All’inizio la struttura era gestita da due donne della Comunità Papa Giovanni XXIII, cui era stata affidata la cura educativa dei minori, ma nell’arco di due anni sono rientrate in Italia. Durante il Covid, due giovani educatrici israeliane di Nazareth e di Jaffa della comunità cattolica hanno lavorato per un anno e mezzo. «Nel settembre 2020 – racconta suor Claudia – sono diventata io la responsabile della casa fino al dicembre 2021, inserendo anche educatori e volontari che si alternavano». Poi ha iniziato a cercare una coppia che prendesse il suo posto e ora il testimone passa ad Arianna e Giacomo.
Tutte le attività sono legate al Centro Rachele dove padre David aveva iniziato a ospitare i bambini che dopo l’asilo o la scuola rimanevano soli, perché le madri lavoravano anche fino alle undici di sera. In seguito, grazie ai frati cappuccini, che hanno messo a disposizione un’ala abbandonata della loro casa (poi ristrutturata) e un bel giardino, oggi il Centro comprende un asilo nido e il doposcuola, ma in realtà accoglie anche i bimbi dai tre anni in su.
La Chiesa di lingua araba è la più grande, mentre quella in lingua ebraica è esigua, eppure dal 2010 si fa carico, con pochissime risorse, di tutta la Pastorale dei migranti e rifugiati che in Israele sono circa 200 mila, provenienti da India, Filippine, Africa, Etiopia, Eritrea, Sudamerica e dall’Est. Le famiglie migranti lavorano pressi gli ebrei e vivono nei loro quartieri. I bambini frequentano le scuole ebraiche statali rispettando le festività del calendario ebraico; anche il catechismo per i figli degli immigrati è in lingua ebraica.
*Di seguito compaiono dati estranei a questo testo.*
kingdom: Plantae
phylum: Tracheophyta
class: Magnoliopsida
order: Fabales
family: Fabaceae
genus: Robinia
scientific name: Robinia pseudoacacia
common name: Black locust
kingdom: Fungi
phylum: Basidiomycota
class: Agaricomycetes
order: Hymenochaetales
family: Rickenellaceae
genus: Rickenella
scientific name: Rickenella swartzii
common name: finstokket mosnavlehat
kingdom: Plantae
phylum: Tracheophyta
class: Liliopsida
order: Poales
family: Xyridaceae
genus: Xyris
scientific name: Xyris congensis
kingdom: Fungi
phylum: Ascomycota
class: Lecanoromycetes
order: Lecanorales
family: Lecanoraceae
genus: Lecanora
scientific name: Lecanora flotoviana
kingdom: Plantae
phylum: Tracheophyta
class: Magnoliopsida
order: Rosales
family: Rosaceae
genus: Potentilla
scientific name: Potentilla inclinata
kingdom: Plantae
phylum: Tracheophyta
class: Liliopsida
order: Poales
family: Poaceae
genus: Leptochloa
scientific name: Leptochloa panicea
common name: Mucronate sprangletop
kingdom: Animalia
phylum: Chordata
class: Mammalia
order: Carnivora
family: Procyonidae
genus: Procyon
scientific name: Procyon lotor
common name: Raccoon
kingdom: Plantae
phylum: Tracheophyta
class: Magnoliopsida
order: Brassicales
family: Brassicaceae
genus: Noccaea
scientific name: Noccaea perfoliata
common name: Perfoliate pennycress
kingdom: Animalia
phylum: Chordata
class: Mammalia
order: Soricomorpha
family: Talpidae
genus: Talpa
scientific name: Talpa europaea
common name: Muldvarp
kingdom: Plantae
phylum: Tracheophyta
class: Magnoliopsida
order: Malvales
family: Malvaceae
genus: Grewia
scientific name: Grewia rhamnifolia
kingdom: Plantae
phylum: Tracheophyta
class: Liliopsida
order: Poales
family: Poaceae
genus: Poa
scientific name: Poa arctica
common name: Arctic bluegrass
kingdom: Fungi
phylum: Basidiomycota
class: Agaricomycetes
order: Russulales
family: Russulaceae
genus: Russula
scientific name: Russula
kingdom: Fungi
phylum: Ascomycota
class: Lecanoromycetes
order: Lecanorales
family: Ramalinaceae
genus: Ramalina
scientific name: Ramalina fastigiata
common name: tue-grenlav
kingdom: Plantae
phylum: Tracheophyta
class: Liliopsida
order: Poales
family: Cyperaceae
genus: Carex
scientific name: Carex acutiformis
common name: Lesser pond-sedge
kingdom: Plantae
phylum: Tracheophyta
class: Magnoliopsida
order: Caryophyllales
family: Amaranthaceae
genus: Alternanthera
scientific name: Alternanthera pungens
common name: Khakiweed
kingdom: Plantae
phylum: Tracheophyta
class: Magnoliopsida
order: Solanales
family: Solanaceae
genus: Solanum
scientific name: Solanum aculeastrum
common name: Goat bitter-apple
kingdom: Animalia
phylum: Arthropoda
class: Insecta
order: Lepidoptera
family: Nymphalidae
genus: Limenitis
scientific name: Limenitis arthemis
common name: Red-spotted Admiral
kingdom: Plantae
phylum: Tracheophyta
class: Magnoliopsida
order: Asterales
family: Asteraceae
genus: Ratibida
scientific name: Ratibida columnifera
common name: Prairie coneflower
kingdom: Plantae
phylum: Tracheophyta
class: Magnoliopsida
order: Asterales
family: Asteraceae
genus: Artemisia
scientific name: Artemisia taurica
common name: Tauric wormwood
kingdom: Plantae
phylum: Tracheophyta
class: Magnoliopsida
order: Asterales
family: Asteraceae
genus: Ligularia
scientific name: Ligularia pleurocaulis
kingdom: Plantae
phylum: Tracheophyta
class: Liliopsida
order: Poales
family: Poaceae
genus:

In Israele chi entra con un visto di lavoro non può portare i figli, infatti le donne straniere li lasciano in patria presso nonni, zii e parenti. «Poi se nasce un figlio di padre israeliano, filippino, eritreo… le madri hanno tre mesi di tempo per allattare il bambino che poi deve essere rimpatriato – spiega suor Claudia -. Se questo non avviene la madre perde il visto e diventa irregolare insieme a suo figlio. La maggior parte delle mamme tengono i loro bimbi e lavorano in nero. Per Israele l’irregolarità è quasi normale, ma la polizia può fermare le donne per strada in qualsiasi momento e rimpatriarla in 12 ore. Per questa si tratta di una popolazione sottomessa, impaurita, che non manifesta, non rivendica i propri diritti e di fatto non esiste».
Ora il problema si pone per quei figli che stanno raggiungendo i 18 anni: nessuno sa saranno rimpatriati in un Paese a loro sconosciuto o se Israele farà una scelta politica forte concedendo loro un permesso per rimanere.